WHAT THE EXERCISE ASKS: Write out all of the records below word for word, keeping every line unchanged and in the same order.

WORKING DATA:
####
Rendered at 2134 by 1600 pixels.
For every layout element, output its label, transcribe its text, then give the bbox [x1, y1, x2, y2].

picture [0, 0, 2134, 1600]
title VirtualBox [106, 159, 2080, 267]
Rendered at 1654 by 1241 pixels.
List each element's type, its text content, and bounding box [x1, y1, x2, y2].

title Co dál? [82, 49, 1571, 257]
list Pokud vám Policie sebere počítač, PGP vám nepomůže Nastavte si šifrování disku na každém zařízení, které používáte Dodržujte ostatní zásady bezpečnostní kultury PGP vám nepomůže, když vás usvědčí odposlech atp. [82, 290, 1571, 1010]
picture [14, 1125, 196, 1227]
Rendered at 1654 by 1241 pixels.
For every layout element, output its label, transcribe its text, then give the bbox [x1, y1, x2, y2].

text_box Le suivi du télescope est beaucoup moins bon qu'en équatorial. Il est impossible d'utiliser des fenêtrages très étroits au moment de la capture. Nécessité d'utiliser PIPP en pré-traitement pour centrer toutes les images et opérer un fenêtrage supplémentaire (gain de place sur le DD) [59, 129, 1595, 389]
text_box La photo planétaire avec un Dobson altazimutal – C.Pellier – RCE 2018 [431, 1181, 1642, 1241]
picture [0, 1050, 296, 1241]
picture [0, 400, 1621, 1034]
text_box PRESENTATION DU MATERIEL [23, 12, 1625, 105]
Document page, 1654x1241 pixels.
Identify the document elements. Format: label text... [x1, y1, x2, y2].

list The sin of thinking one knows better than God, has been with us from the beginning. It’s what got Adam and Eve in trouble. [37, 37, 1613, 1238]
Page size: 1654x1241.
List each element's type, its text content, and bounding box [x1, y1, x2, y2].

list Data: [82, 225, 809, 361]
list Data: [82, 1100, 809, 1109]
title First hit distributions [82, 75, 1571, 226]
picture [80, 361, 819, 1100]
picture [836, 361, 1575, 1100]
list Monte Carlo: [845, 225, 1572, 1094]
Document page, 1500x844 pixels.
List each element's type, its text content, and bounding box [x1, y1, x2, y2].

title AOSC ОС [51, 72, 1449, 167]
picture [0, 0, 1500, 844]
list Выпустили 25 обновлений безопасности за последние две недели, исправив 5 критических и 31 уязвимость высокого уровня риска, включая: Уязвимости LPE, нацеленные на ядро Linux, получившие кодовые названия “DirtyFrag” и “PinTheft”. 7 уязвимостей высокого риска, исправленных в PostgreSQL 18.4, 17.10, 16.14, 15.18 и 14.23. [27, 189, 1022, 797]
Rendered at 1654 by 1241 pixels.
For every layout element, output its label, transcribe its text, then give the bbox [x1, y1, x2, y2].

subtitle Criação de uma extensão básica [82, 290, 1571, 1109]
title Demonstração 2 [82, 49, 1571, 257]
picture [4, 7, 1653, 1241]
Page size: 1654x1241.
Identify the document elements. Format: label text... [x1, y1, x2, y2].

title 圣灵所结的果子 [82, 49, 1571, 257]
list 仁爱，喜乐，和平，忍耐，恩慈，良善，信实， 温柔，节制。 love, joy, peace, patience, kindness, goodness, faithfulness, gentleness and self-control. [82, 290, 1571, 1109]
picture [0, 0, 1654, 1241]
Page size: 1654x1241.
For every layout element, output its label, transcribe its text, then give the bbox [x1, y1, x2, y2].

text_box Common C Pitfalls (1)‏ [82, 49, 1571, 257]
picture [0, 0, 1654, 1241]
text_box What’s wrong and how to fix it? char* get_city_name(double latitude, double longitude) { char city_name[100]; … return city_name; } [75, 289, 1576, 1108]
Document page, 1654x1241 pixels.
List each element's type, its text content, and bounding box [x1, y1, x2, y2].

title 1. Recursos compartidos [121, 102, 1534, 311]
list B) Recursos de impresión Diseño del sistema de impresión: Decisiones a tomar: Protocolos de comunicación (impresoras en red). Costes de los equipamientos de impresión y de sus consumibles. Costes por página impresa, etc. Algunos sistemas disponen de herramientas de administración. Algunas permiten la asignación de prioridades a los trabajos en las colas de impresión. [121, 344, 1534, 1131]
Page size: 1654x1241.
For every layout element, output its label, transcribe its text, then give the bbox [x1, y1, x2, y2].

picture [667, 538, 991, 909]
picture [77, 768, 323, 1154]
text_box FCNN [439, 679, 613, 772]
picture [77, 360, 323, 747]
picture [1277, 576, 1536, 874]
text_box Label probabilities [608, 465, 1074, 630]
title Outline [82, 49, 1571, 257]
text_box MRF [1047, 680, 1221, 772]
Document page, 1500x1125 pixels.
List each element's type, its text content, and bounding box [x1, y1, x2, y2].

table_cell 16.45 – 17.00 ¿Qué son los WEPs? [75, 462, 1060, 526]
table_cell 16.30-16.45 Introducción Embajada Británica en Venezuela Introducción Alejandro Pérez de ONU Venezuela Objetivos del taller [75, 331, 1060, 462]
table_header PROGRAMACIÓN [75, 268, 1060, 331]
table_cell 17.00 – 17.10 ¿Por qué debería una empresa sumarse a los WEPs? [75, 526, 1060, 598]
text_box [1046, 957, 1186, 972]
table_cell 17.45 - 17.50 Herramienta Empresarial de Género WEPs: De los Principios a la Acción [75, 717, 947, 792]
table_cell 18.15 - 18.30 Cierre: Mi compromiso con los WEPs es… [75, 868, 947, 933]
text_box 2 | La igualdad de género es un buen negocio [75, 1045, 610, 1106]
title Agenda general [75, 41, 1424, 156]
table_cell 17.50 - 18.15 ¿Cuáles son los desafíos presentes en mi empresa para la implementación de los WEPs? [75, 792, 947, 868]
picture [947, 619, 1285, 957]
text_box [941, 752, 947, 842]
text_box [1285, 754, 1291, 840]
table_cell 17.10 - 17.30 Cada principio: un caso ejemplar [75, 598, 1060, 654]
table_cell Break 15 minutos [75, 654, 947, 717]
####
THE RESPONSE:
Rendered at 2134 by 1600 pixels.
For every layout element, output its label, transcribe its text, then give the bbox [x1, y1, x2, y2].

picture [0, 0, 2134, 1600]
title VirtualBox [106, 159, 2080, 267]
Rendered at 1654 by 1241 pixels.
List each element's type, its text content, and bounding box [x1, y1, x2, y2].

title Co dál? [82, 49, 1571, 257]
list Pokud vám Policie sebere počítač, PGP vám nepomůže Nastavte si šifrování disku na každém zařízení, které používáte Dodržujte ostatní zásady bezpečnostní kultury PGP vám nepomůže, když vás usvědčí odposlech atp. [82, 290, 1571, 1010]
picture [14, 1125, 196, 1227]
Rendered at 1654 by 1241 pixels.
For every layout element, output its label, transcribe its text, then give the bbox [x1, y1, x2, y2].

text_box Le suivi du télescope est beaucoup moins bon qu'en équatorial. Il est impossible d'utiliser des fenêtrages très étroits au moment de la capture. Nécessité d'utiliser PIPP en pré-traitement pour centrer toutes les images et opérer un fenêtrage supplémentaire (gain de place sur le DD) [59, 129, 1595, 389]
text_box La photo planétaire avec un Dobson altazimutal – C.Pellier – RCE 2018 [431, 1181, 1642, 1241]
picture [0, 1050, 296, 1241]
picture [0, 400, 1621, 1034]
text_box PRESENTATION DU MATERIEL [23, 12, 1625, 105]
Document page, 1654x1241 pixels.
Identify the document elements. Format: label text... [x1, y1, x2, y2].

list The sin of thinking one knows better than God, has been with us from the beginning. It’s what got Adam and Eve in trouble. [37, 37, 1613, 1238]
Page size: 1654x1241.
List each element's type, its text content, and bounding box [x1, y1, x2, y2].

list Data: [82, 225, 809, 361]
list Data: [82, 1100, 809, 1109]
title First hit distributions [82, 75, 1571, 226]
picture [80, 361, 819, 1100]
picture [836, 361, 1575, 1100]
list Monte Carlo: [845, 225, 1572, 1094]
Document page, 1500x844 pixels.
List each element's type, its text content, and bounding box [x1, y1, x2, y2].

title AOSC ОС [51, 72, 1449, 167]
picture [0, 0, 1500, 844]
list Выпустили 25 обновлений безопасности за последние две недели, исправив 5 критических и 31 уязвимость высокого уровня риска, включая: Уязвимости LPE, нацеленные на ядро Linux, получившие кодовые названия “DirtyFrag” и “PinTheft”. 7 уязвимостей высокого риска, исправленных в PostgreSQL 18.4, 17.10, 16.14, 15.18 и 14.23. [27, 189, 1022, 797]
Rendered at 1654 by 1241 pixels.
For every layout element, output its label, transcribe its text, then give the bbox [x1, y1, x2, y2].

subtitle Criação de uma extensão básica [82, 290, 1571, 1109]
title Demonstração 2 [82, 49, 1571, 257]
picture [4, 7, 1653, 1241]
Page size: 1654x1241.
Identify the document elements. Format: label text... [x1, y1, x2, y2].

title 圣灵所结的果子 [82, 49, 1571, 257]
list 仁爱，喜乐，和平，忍耐，恩慈，良善，信实， 温柔，节制。 love, joy, peace, patience, kindness, goodness, faithfulness, gentleness and self-control. [82, 290, 1571, 1109]
picture [0, 0, 1654, 1241]
Page size: 1654x1241.
For every layout element, output its label, transcribe its text, then give the bbox [x1, y1, x2, y2].

text_box Common C Pitfalls (1)‏ [82, 49, 1571, 257]
picture [0, 0, 1654, 1241]
text_box What’s wrong and how to fix it? char* get_city_name(double latitude, double longitude) { char city_name[100]; … return city_name; } [75, 289, 1576, 1108]
Document page, 1654x1241 pixels.
List each element's type, its text content, and bounding box [x1, y1, x2, y2].

title 1. Recursos compartidos [121, 102, 1534, 311]
list B) Recursos de impresión Diseño del sistema de impresión: Decisiones a tomar: Protocolos de comunicación (impresoras en red). Costes de los equipamientos de impresión y de sus consumibles. Costes por página impresa, etc. Algunos sistemas disponen de herramientas de administración. Algunas permiten la asignación de prioridades a los trabajos en las colas de impresión. [121, 344, 1534, 1131]
Page size: 1654x1241.
For every layout element, output its label, transcribe its text, then give the bbox [x1, y1, x2, y2].

picture [667, 538, 991, 909]
picture [77, 768, 323, 1154]
text_box FCNN [439, 679, 613, 772]
picture [77, 360, 323, 747]
picture [1277, 576, 1536, 874]
text_box Label probabilities [608, 465, 1074, 630]
title Outline [82, 49, 1571, 257]
text_box MRF [1047, 680, 1221, 772]
Document page, 1500x1125 pixels.
List each element's type, its text content, and bounding box [x1, y1, x2, y2].

table_cell 16.45 – 17.00 ¿Qué son los WEPs? [75, 462, 1060, 526]
table_cell 16.30-16.45 Introducción Embajada Británica en Venezuela Introducción Alejandro Pérez de ONU Venezuela Objetivos del taller [75, 331, 1060, 462]
table_header PROGRAMACIÓN [75, 268, 1060, 331]
table_cell 17.00 – 17.10 ¿Por qué debería una empresa sumarse a los WEPs? [75, 526, 1060, 598]
text_box [1046, 957, 1186, 972]
table_cell 17.45 - 17.50 Herramienta Empresarial de Género WEPs: De los Principios a la Acción [75, 717, 947, 792]
table_cell 18.15 - 18.30 Cierre: Mi compromiso con los WEPs es… [75, 868, 947, 933]
text_box 2 | La igualdad de género es un buen negocio [75, 1045, 610, 1106]
title Agenda general [75, 41, 1424, 156]
table_cell 17.50 - 18.15 ¿Cuáles son los desafíos presentes en mi empresa para la implementación de los WEPs? [75, 792, 947, 868]
picture [947, 619, 1285, 957]
text_box [941, 752, 947, 842]
text_box [1285, 754, 1291, 840]
table_cell 17.10 - 17.30 Cada principio: un caso ejemplar [75, 598, 1060, 654]
table_cell Break 15 minutos [75, 654, 947, 717]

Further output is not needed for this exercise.